▽

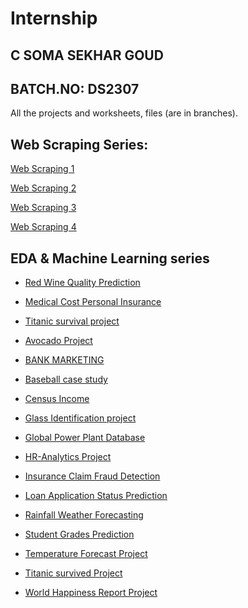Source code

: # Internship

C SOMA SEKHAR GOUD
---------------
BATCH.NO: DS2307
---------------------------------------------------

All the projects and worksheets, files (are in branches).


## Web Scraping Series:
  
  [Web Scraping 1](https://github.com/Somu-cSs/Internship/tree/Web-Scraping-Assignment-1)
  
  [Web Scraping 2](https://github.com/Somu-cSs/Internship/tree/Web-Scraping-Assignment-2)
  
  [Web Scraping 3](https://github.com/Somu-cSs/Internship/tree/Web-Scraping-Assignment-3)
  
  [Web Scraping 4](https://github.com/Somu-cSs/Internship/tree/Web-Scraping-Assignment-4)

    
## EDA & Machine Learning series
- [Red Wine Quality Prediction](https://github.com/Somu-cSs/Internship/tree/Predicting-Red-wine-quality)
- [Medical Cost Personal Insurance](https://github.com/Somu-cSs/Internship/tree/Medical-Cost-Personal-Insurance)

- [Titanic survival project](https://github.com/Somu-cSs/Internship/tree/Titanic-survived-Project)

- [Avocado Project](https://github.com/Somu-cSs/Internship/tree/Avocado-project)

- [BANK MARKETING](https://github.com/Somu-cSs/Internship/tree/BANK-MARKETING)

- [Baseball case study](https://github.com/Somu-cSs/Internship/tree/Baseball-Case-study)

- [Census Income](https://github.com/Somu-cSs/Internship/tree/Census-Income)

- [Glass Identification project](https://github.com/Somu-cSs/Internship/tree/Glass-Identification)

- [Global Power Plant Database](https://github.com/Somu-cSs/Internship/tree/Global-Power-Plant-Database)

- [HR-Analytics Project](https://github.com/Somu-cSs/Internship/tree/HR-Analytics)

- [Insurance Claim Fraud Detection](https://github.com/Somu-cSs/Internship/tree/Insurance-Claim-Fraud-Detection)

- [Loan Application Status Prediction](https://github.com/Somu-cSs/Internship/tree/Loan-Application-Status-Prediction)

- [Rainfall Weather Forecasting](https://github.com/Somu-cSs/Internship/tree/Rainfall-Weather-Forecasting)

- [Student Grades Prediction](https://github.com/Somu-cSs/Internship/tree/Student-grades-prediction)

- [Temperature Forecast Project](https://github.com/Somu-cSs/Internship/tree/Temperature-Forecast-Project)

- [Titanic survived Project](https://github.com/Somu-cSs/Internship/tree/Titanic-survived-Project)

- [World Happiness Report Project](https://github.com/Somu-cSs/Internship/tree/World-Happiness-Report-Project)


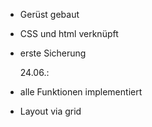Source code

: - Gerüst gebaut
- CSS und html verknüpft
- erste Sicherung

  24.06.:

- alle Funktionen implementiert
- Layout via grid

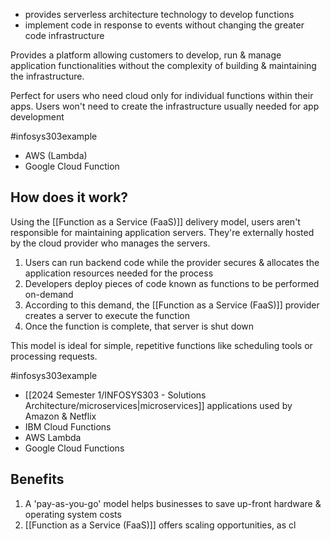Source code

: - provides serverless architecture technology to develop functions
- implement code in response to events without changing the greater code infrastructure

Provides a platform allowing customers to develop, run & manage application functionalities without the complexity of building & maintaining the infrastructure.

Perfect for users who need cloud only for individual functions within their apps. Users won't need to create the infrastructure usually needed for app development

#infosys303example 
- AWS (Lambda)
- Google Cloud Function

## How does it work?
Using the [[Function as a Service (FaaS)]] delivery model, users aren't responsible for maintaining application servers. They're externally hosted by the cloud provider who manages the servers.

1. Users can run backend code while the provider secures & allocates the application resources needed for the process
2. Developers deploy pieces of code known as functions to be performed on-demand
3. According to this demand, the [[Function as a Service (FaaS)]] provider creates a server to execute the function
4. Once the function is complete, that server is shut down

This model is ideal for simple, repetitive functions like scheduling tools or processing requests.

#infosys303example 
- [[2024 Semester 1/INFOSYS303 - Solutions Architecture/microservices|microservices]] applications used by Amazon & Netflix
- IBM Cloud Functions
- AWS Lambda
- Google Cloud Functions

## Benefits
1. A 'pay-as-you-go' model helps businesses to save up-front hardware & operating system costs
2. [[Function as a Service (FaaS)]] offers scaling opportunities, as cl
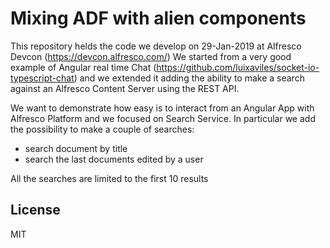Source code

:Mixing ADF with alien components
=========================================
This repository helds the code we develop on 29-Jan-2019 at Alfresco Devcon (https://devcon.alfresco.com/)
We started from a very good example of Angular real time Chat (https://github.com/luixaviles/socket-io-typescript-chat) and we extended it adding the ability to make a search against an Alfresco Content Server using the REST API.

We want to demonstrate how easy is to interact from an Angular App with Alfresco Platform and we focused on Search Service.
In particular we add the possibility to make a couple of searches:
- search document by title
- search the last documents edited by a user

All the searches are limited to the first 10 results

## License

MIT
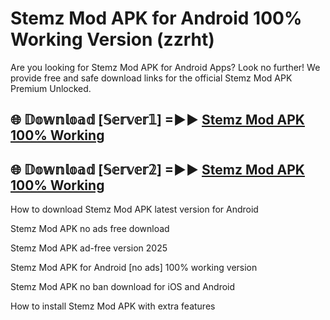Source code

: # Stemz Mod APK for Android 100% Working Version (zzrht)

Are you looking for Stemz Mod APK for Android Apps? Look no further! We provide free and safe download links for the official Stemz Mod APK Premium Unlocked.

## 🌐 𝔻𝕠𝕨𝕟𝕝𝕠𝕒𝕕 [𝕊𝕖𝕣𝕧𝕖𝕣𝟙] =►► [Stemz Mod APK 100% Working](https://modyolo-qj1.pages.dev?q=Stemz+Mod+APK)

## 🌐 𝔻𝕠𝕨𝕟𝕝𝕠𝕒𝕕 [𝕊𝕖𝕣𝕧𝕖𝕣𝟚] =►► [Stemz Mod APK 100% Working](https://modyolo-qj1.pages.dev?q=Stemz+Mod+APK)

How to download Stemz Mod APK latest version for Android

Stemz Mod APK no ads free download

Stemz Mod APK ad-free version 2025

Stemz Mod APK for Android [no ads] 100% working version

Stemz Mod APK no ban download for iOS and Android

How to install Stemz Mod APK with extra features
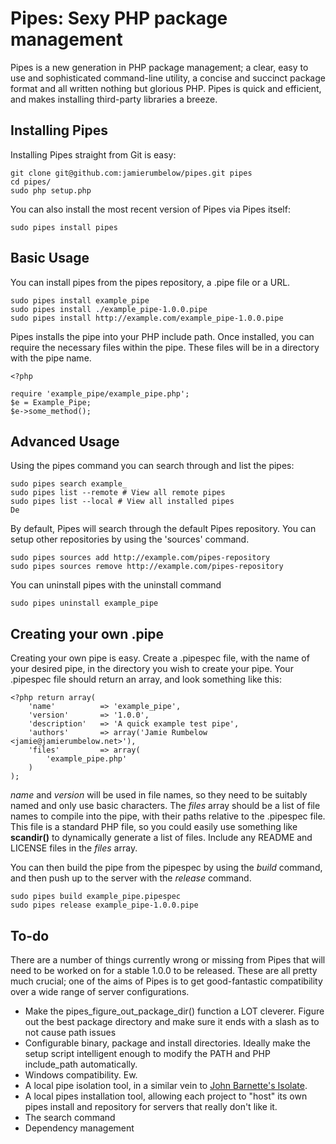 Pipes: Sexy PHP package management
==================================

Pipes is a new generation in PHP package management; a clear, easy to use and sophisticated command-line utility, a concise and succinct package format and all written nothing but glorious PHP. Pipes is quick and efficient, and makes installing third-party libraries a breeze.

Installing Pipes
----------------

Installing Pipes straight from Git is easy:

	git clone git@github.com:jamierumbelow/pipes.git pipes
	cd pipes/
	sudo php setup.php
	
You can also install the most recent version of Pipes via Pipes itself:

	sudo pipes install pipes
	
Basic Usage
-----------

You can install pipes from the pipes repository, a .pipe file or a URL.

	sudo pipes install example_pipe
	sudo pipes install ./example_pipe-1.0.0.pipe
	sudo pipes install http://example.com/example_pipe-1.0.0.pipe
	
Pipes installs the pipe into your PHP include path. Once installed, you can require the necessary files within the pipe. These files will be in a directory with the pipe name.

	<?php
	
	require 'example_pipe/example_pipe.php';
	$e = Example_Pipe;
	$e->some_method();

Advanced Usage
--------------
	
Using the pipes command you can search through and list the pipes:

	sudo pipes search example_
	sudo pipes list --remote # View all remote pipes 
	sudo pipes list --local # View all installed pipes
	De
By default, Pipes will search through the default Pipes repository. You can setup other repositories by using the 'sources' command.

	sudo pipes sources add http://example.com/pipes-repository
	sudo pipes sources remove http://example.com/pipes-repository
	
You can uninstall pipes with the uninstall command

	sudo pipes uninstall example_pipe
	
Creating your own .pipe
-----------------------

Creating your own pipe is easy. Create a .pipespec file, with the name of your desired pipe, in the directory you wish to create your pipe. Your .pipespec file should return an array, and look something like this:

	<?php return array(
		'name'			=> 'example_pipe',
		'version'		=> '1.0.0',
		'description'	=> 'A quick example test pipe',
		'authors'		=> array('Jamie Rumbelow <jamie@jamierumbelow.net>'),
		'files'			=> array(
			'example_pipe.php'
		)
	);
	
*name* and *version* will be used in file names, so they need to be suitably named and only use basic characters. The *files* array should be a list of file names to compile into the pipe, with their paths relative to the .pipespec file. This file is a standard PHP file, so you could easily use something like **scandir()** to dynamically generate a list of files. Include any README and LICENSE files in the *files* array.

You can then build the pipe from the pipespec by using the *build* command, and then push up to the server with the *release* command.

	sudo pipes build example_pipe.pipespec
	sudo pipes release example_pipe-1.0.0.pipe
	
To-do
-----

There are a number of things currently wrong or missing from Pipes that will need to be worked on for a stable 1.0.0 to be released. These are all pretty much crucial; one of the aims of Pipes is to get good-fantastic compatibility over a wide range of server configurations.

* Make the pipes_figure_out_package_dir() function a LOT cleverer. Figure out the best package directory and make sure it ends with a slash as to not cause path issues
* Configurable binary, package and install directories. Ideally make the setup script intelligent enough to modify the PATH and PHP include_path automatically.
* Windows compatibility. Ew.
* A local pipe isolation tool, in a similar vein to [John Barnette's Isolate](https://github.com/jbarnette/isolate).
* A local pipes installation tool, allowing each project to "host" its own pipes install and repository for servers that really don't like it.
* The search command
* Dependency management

△

WORK REQUEST - Give back, exactly as written, the lines from the top of the material through the line with "- [Insurance Claim", ends included and pictures left aside.

PROBLEM SOLUTION -
Source code

: # Internship

C SOMA SEKHAR GOUD
---------------
BATCH.NO: DS2307
---------------------------------------------------

All the projects and worksheets, files (are in branches).


## Web Scraping Series:
  
  [Web Scraping 1](https://github.com/Somu-cSs/Internship/tree/Web-Scraping-Assignment-1)
  
  [Web Scraping 2](https://github.com/Somu-cSs/Internship/tree/Web-Scraping-Assignment-2)
  
  [Web Scraping 3](https://github.com/Somu-cSs/Internship/tree/Web-Scraping-Assignment-3)
  
  [Web Scraping 4](https://github.com/Somu-cSs/Internship/tree/Web-Scraping-Assignment-4)

    
## EDA & Machine Learning series
- [Red Wine Quality Prediction](https://github.com/Somu-cSs/Internship/tree/Predicting-Red-wine-quality)
- [Medical Cost Personal Insurance](https://github.com/Somu-cSs/Internship/tree/Medical-Cost-Personal-Insurance)

- [Titanic survival project](https://github.com/Somu-cSs/Internship/tree/Titanic-survived-Project)

- [Avocado Project](https://github.com/Somu-cSs/Internship/tree/Avocado-project)

- [BANK MARKETING](https://github.com/Somu-cSs/Internship/tree/BANK-MARKETING)

- [Baseball case study](https://github.com/Somu-cSs/Internship/tree/Baseball-Case-study)

- [Census Income](https://github.com/Somu-cSs/Internship/tree/Census-Income)

- [Glass Identification project](https://github.com/Somu-cSs/Internship/tree/Glass-Identification)

- [Global Power Plant Database](https://github.com/Somu-cSs/Internship/tree/Global-Power-Plant-Database)

- [HR-Analytics Project](https://github.com/Somu-cSs/Internship/tree/HR-Analytics)

- [Insurance Claim Fraud Detection](https://github.com/Somu-cSs/Internship/tree/Insurance-Claim-Fraud-Detection)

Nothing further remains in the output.